M H Alzawqari, A A Al-Baddany, H H Al-Baadani, I A Alhidary, Rifat Ullah Khan, G M Aqil, A Abdurab
Environmental Science and Pollution Research International 2016, 23 (17): 17077-82
The current experiment was conducted to evaluate the effects of feeding dried sweet orange peel (SOP) and lemon grass leaves (LGL) as feed additives on broiler growth performance, serum metabolites, and antioxidant status. A total of 192-day-old (Ross 308) broiler chickens were distributed randomly into 4 dietary treatments with 4 replicates per each treatment. The dietary treatments included a control diet without any feed additive (T1), a diet containing 0.8 % SOP (T2), a diet containing 0.8 % LGL (T3), and a diet containing combination of 0.4 % SOP + 0.4 % LGL (T4) was fed during the growth period from 22 to 42 days. Feed intake (FI), body weight gain (BWG), feed conversion ratio (FCR), carcass traits, serum components, and antioxidant status were measured.

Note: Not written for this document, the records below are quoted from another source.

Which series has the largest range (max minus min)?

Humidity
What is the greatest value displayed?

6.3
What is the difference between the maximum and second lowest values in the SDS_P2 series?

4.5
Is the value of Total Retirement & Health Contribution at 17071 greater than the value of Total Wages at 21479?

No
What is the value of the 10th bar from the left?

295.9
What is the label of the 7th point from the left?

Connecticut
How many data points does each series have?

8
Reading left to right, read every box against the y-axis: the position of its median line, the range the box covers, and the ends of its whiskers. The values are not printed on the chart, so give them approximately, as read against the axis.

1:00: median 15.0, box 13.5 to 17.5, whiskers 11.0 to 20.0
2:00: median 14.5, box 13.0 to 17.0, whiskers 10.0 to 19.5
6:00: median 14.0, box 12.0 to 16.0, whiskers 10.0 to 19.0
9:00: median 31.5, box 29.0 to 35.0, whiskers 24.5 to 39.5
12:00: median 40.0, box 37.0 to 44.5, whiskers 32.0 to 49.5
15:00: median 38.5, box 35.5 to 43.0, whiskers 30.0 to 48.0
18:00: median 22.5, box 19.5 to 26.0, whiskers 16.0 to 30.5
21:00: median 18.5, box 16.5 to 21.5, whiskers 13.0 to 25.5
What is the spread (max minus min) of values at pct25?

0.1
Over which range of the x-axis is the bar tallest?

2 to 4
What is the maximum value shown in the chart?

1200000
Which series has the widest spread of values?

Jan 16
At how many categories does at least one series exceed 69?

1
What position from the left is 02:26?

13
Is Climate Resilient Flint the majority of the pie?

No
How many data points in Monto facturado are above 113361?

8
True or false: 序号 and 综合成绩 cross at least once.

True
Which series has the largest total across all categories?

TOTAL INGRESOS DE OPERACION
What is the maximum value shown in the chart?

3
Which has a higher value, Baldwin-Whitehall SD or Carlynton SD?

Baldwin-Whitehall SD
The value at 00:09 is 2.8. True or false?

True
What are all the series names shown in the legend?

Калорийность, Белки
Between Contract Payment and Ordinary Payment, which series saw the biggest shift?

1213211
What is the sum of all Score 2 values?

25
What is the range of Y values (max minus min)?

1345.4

At the end of the experimental period, the results indicated that supplementation of SOP and LGL alone or in combination did not significantly (P > 0.05) affect BWG, FI, FCR, and carcass characteristics in broiler chickens. Serum total protein was increased significantly (P < 0.05) in T3 and T4 compared to the other treatments. Also, serum globulin increased significantly (P < 0.05) in the treated groups. Serum glucose, low density lipoprotein, triglyceride, and very low density lipoprotein decreased significantly (P < 0.05) in the treatment groups, while cholesterol and high-density lipoprotein decreased in T2 compared to the other groups. Significantly (P < 0.05) higher total antioxidant status was observed in T2 compared to the other treatments. In conclusion, these results indicate that SOP, LGL, and their combination may positively modify some serum components and the antioxidant status without any beneficial effect on growth performance and carcass traits in broiler chickens.